WORK ORDER A » The post below about the German Wikipedia book opens with a news summary paragraph. List every number written in digits in that paragraph, along with what each one counts.
WORK ORDER B » Write the next part of the post about the German Wikipedia book, picking up after its last line.

EXCERPT TO READ »
------------------------
David Gerard writes "Bertelsmann is to publish a single-volume book of the German Wikipedia in cooperation with Wikimedia Deutschland. It will cost 20 Euros, and 1 Euro from each copy will go to Wikimedia. They're editing down the most popular 50,000 articles for the 1,000-page book, to be released in September. Because of the open-source origin of the material, the publisher cannot claim copyright in the book." The German-language Wikipedia is second in size only to the English version, which has 2.3 million articles.

2 of 184 comments (clear)

  1. 5% higher than required. by Whiney+Mac+Fanboy · · Score: 5, Informative
    My kneejerk reaction is that if only 5% of the sale price ends up in the pockets of Wikimedia: that sounds a little thin to me

    My kneejerk reaction is that if nothing is required to be contributed back to Wikimedia, then 5% is awesome!
------------------------
RECORDED INFORMATION »

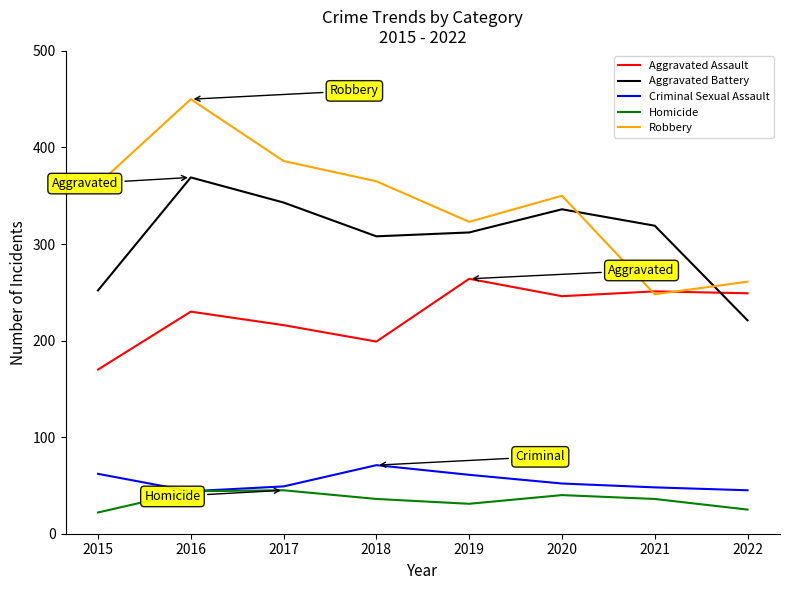

True or false: Aggravated Assault has more than 0 points higher than both neighbors.

True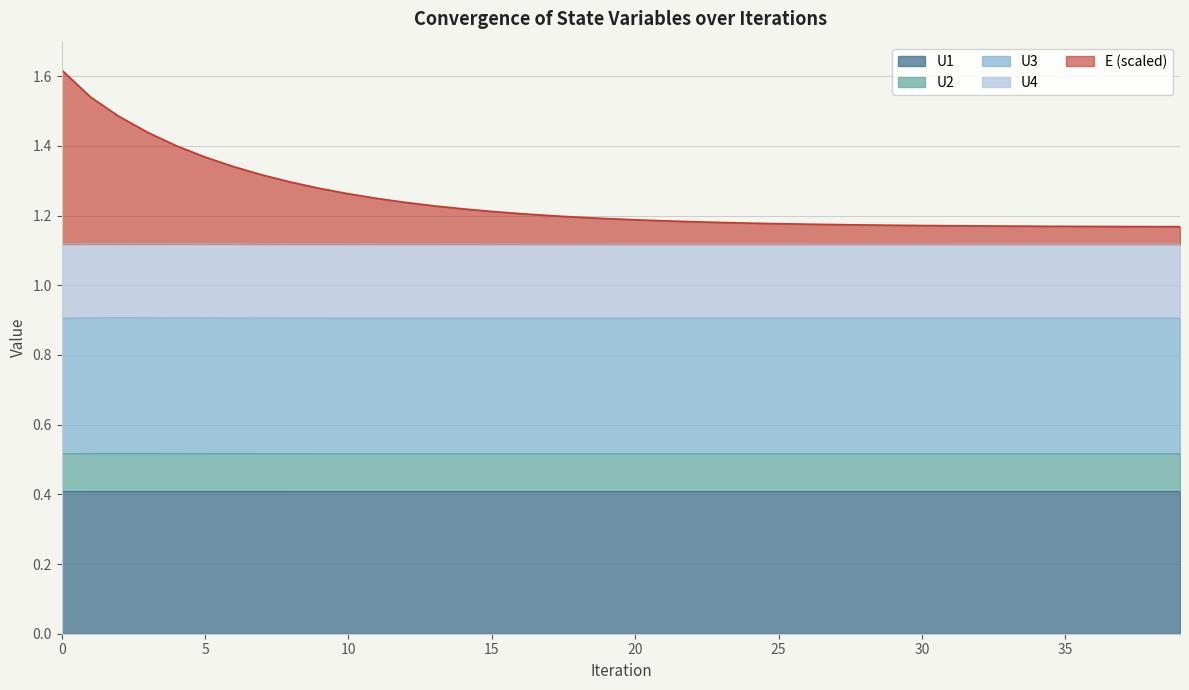

What are all the series names shown in the legend?

U1, U2, U3, U4, E (scaled)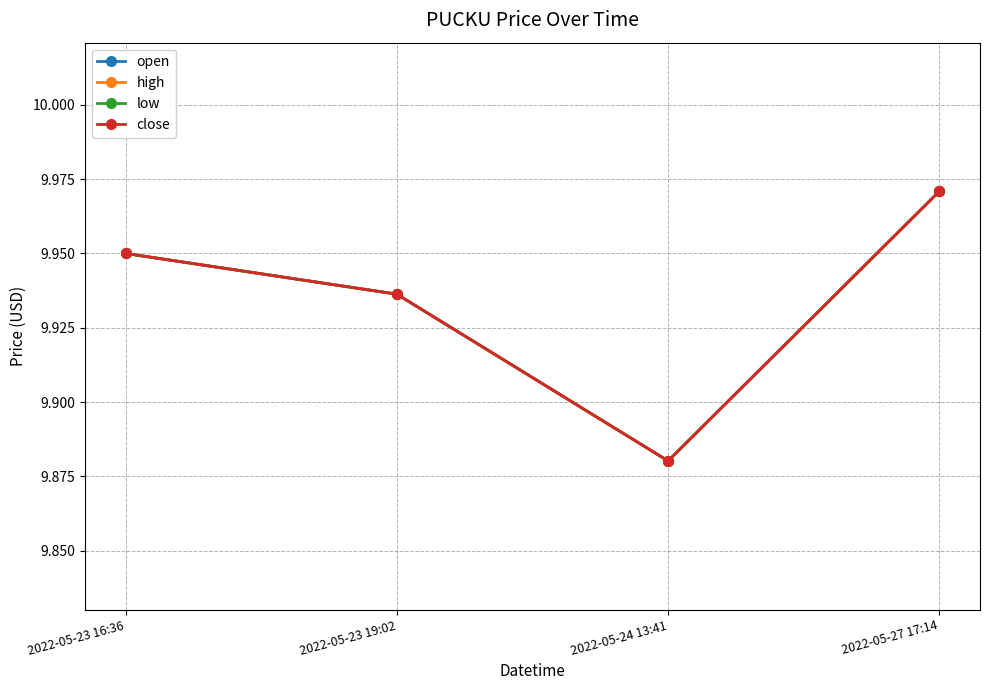

At which label does open reach its minimum?

2022-05-24 13:41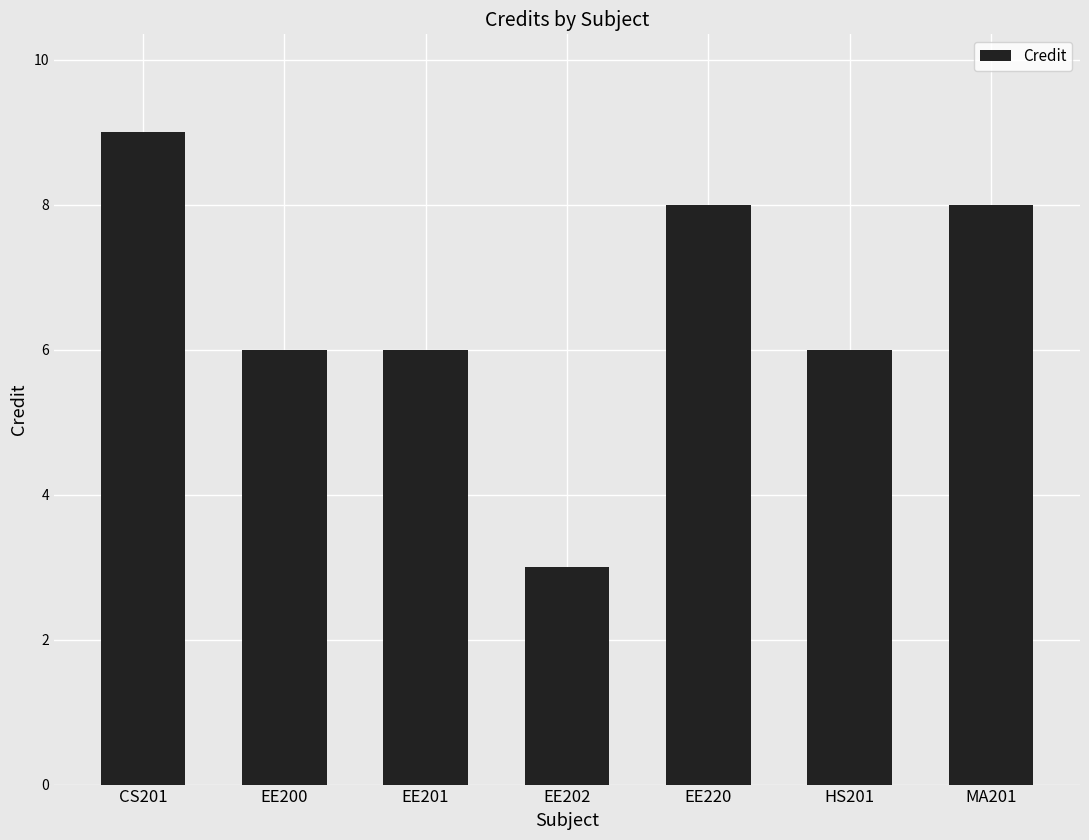

Reading right to left, transcribe all the data shown in this chart.

8	6	8	3	6	6	9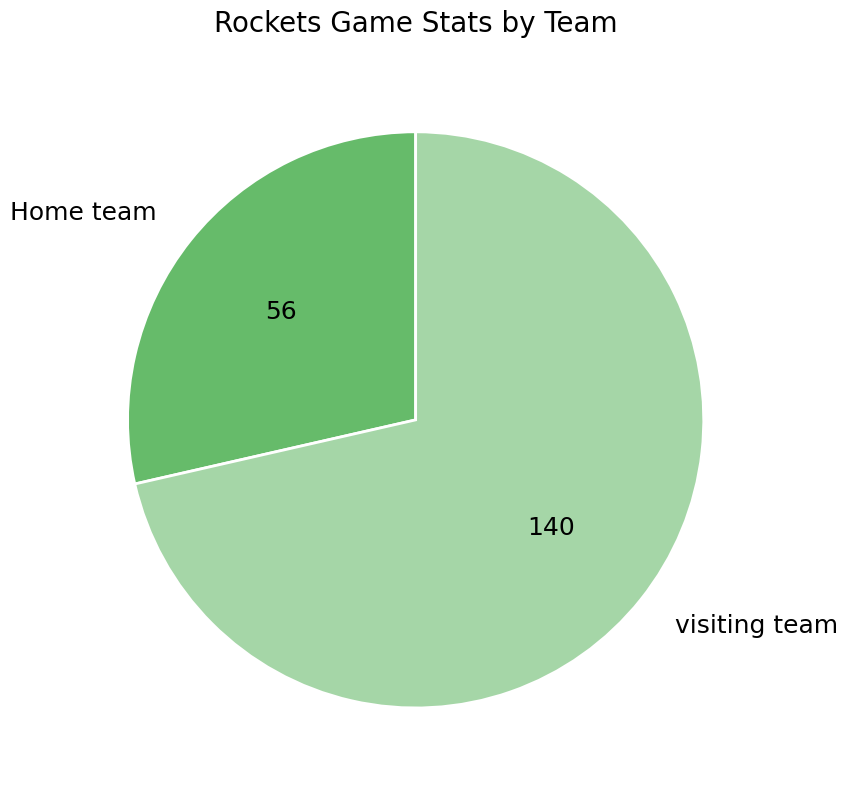

What is the smallest slice in the pie chart?

Home team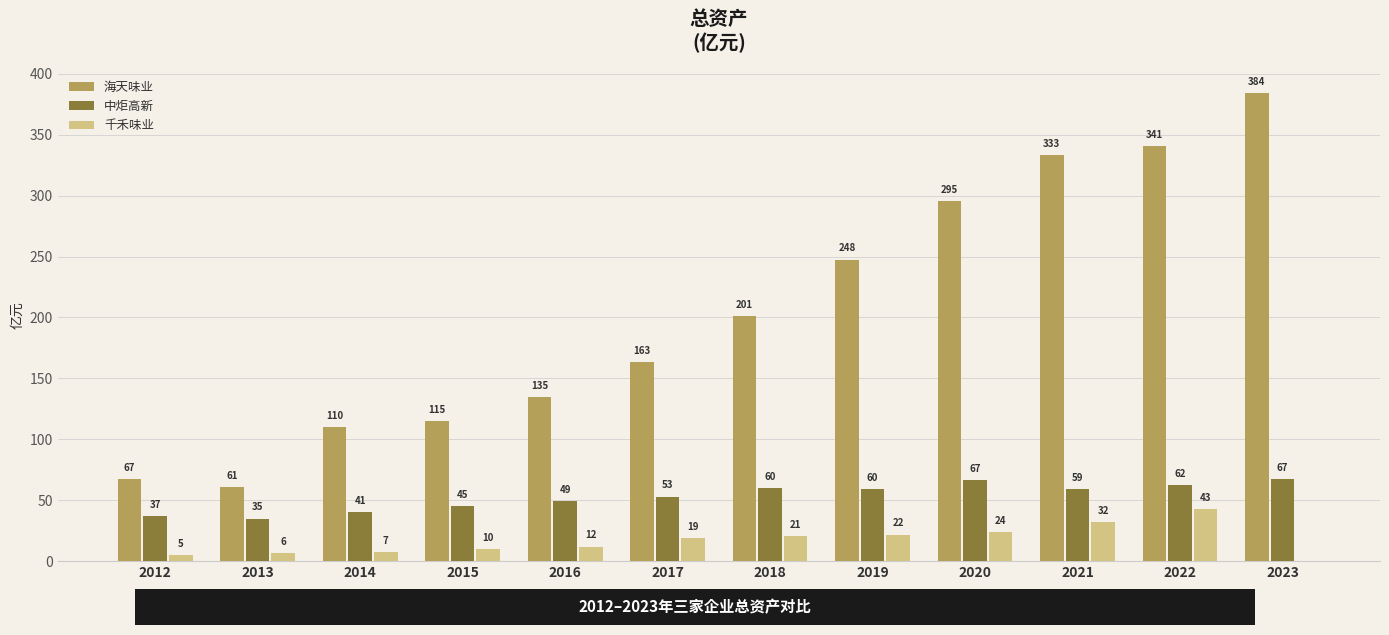

Which series changed the most between 2013 and 2018?

海天味业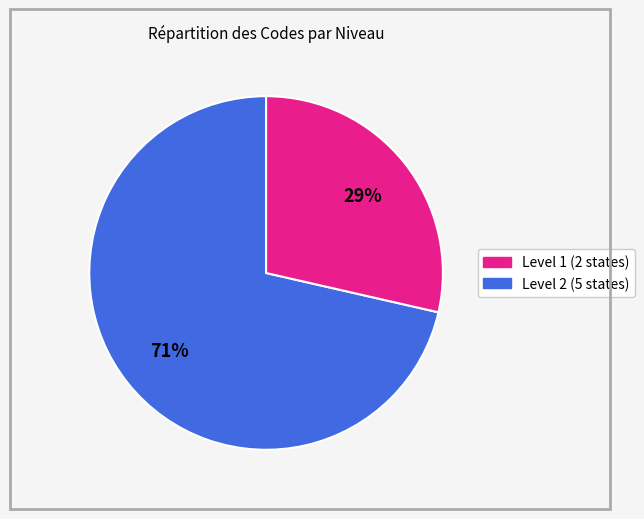

Does any single category account for the majority?

Yes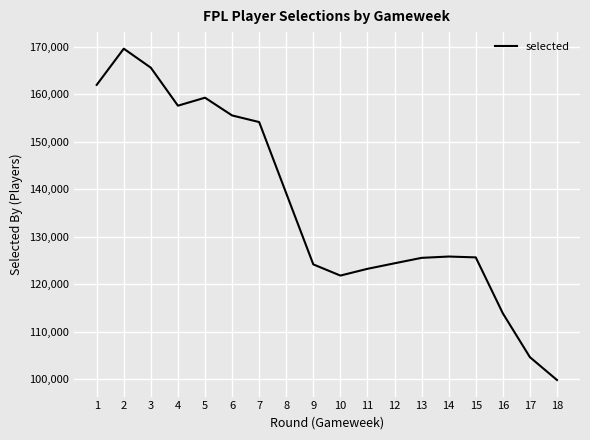

Is it true that the value at 5 is 159244?

True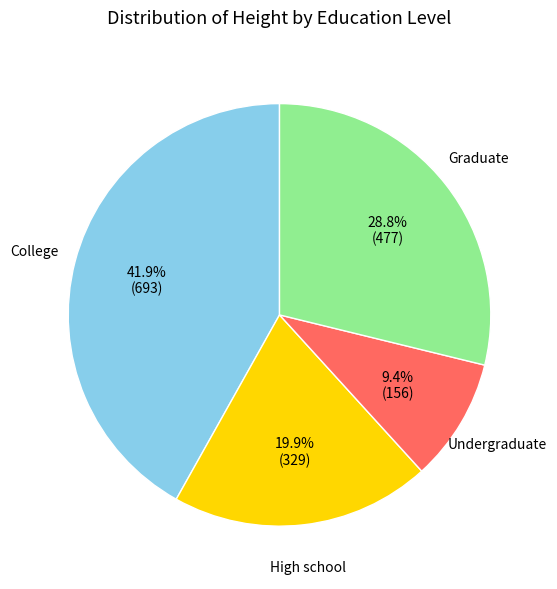

Is there any slice that represents more than half of the pie?

No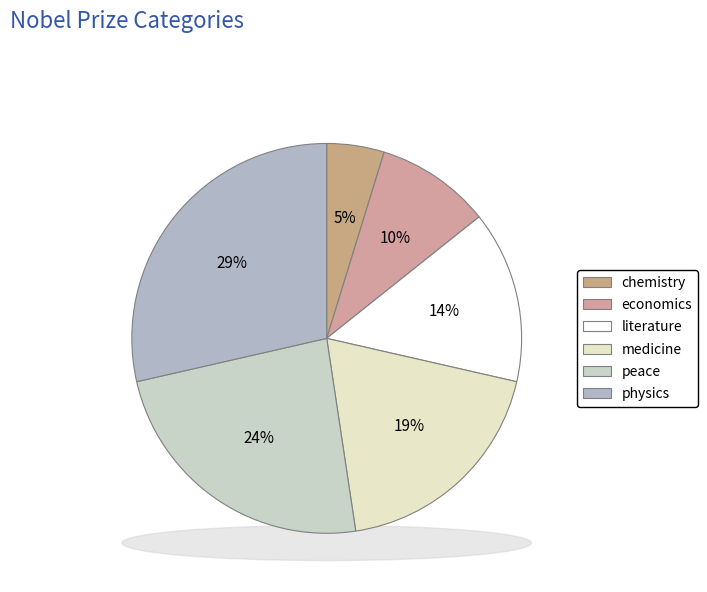

To the nearest percent, what is the difference between the literature and medicine slice percentages?

5%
------------------------
ANSWER AREA A »
- 20: the price of the book in Euros
- 1: the Euro from each copy that goes to Wikimedia
- 50,000: the most popular articles being edited down
- 1,000: the pages in the book
- 2.3 million: the articles in the English version of Wikipedia

ANSWER AREA B »
    Remember wikipedia's content is licensed under the GNU FDL, which states:

    The purpose of this License is to make a manual, textbook, or other functional and useful document "free" in the sense of freedom: to assure everyone the effective freedom to copy and redistribute it, with or without modifying it, either commercially or noncommercially.
    --
    There are shills on slashdot. Apparently, I'm one of them.
  2. Re:Citing by Chairboy · · Score: 5, Informative

    Who cites an encyclopedia? It's not a primary source. It doesn't matter if it's electronic or print, but this is one of those long standing annoyances with the "zomg you can't cite Wikipedia!" folks. Of COURSE you can't cite it, it's an ENCYCLOPEDIA! Citing encyclopedias becomes unacceptable once you pass the 5th grade.